• [Exercise materials]:
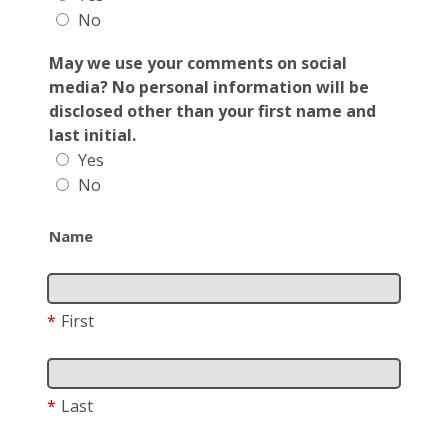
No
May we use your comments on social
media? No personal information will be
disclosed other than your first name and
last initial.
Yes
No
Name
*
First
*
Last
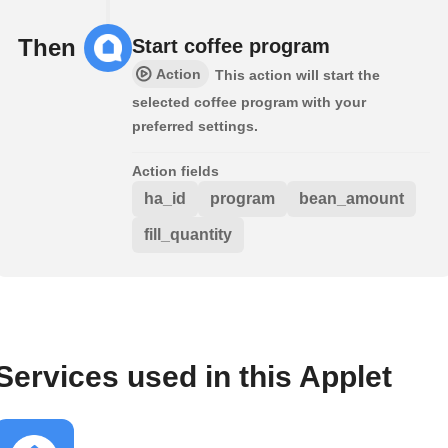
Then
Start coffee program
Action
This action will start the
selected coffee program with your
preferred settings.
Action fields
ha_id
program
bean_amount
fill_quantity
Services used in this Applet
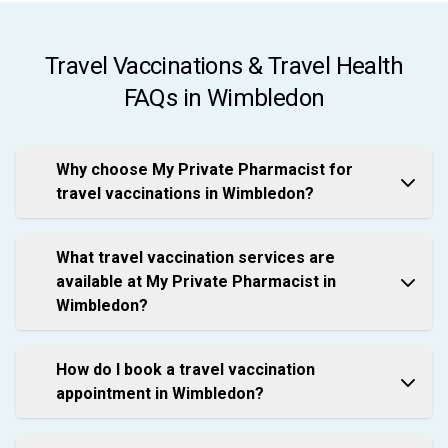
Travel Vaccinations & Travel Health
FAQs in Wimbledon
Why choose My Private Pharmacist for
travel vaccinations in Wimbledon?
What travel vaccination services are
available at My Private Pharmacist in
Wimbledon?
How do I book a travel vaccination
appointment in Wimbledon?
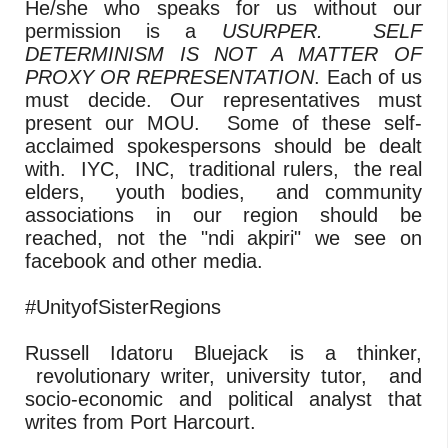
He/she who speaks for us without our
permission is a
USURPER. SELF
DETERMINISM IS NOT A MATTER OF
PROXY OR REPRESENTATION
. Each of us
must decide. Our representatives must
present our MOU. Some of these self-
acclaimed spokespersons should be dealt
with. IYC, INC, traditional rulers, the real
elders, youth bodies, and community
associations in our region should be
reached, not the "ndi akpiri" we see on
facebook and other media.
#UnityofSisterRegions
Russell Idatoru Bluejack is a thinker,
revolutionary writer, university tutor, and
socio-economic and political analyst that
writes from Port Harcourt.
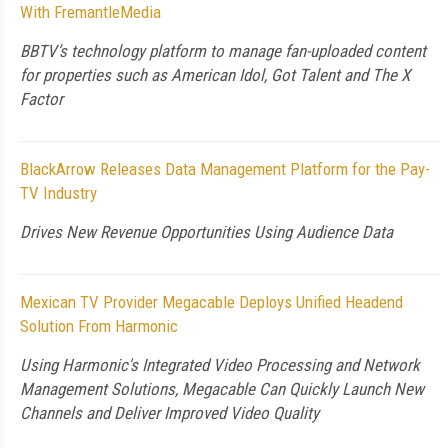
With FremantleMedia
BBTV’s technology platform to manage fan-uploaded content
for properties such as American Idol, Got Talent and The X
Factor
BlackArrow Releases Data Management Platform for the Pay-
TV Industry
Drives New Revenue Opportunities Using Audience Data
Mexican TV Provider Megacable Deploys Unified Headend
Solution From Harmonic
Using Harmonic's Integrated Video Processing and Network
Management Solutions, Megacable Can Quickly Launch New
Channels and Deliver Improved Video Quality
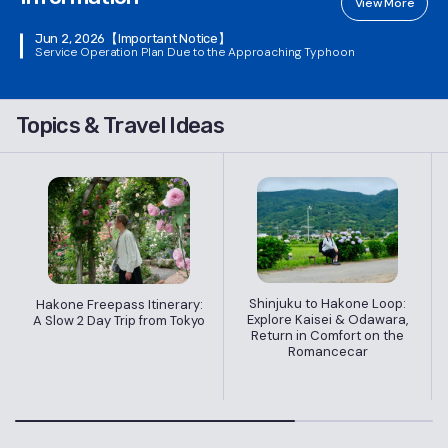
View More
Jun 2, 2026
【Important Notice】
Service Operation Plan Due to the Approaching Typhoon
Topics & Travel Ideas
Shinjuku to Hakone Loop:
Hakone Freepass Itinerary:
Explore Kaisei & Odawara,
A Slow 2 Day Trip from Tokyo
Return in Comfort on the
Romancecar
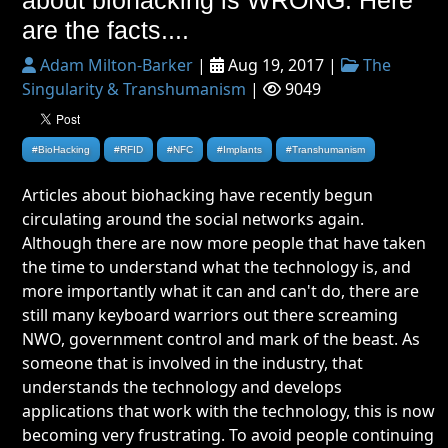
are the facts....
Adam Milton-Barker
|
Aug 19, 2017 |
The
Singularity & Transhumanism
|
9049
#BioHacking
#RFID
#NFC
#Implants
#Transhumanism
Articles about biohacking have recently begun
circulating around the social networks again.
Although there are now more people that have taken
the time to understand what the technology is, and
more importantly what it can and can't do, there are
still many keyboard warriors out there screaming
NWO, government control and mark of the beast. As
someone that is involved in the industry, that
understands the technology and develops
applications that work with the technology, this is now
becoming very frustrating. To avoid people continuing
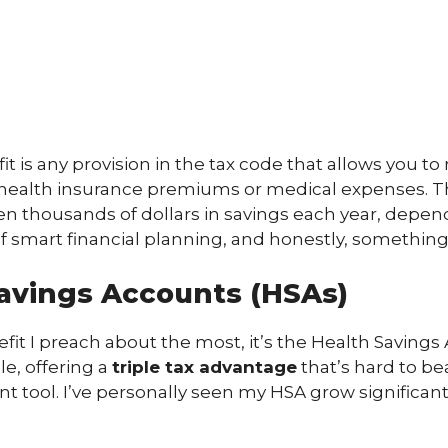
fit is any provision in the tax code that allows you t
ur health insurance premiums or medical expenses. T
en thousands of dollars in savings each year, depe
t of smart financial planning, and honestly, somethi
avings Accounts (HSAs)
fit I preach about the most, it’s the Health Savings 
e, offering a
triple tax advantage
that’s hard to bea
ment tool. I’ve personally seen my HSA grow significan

* * *

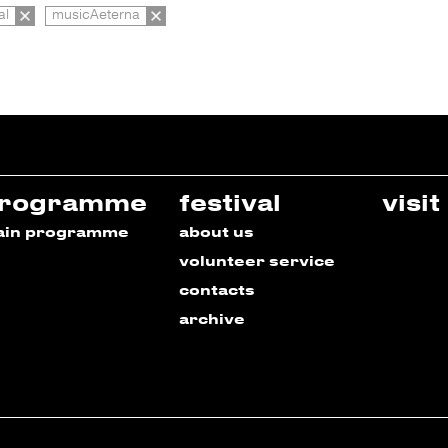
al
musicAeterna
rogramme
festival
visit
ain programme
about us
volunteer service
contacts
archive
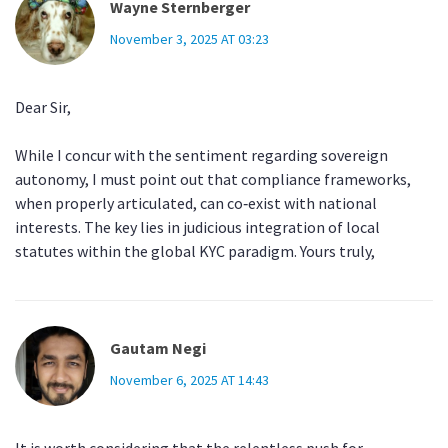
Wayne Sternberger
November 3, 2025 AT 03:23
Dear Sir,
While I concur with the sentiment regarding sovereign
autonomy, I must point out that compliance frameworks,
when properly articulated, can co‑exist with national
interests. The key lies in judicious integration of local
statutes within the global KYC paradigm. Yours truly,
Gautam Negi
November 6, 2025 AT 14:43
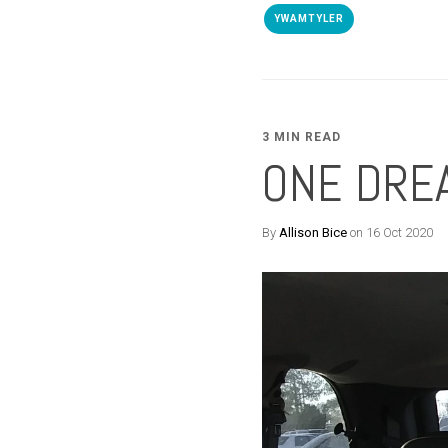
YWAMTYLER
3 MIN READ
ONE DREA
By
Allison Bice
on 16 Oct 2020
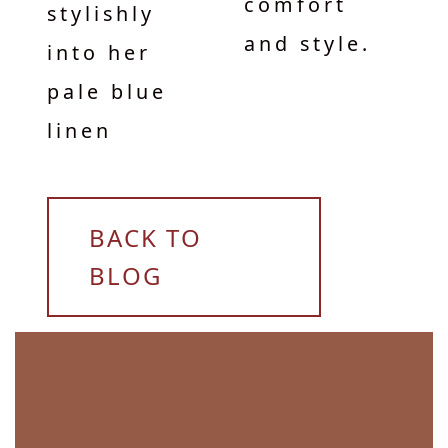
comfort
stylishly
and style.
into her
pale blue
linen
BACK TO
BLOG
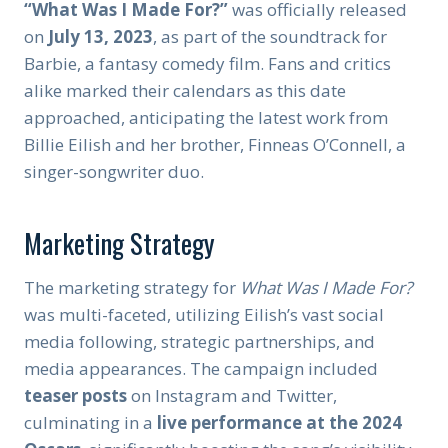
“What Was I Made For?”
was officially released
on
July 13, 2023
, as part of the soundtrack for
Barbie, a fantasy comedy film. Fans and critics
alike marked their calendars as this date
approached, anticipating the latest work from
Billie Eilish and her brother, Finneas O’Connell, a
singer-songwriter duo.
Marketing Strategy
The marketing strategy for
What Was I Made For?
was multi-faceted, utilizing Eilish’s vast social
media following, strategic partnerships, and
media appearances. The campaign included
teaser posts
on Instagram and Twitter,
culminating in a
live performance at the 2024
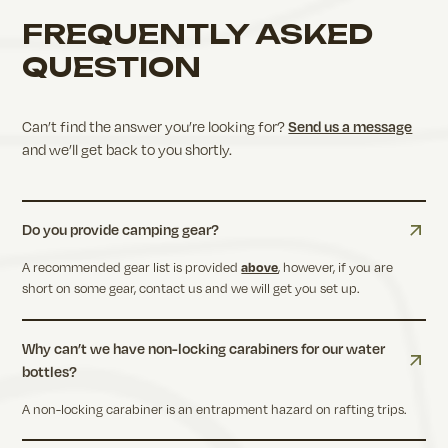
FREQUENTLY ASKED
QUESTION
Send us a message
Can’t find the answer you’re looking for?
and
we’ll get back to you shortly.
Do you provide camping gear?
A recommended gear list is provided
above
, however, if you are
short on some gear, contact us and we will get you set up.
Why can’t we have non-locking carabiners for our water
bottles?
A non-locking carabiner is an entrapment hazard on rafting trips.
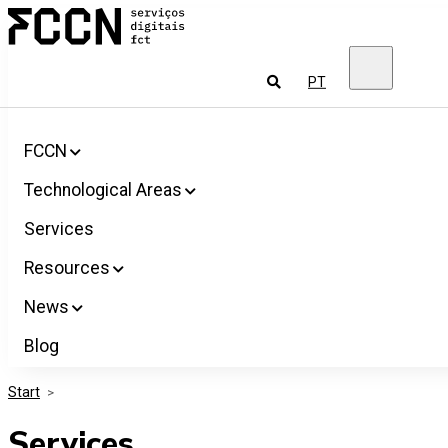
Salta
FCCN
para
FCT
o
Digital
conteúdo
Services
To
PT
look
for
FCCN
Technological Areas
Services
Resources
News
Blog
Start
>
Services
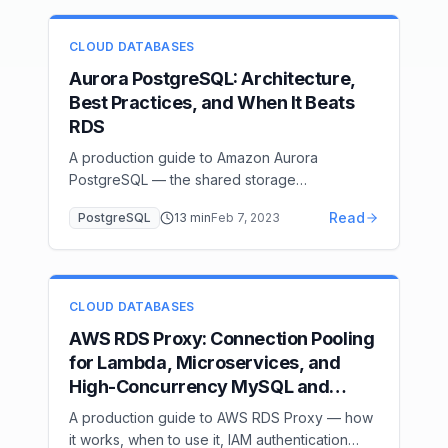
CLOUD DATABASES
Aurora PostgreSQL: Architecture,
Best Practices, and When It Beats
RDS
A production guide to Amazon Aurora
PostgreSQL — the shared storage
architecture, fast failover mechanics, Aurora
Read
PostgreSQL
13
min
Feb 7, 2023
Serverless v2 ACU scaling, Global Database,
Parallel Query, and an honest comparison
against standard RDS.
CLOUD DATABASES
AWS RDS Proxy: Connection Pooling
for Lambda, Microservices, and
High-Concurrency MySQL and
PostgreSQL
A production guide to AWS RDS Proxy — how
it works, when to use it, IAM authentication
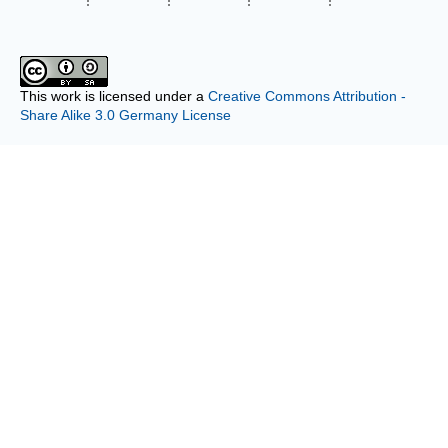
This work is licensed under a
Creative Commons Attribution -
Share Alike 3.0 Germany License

• [Problem to work on]: Only a number should be returned: the count of lines above that include "Eilish".

• [Problem solution]: 2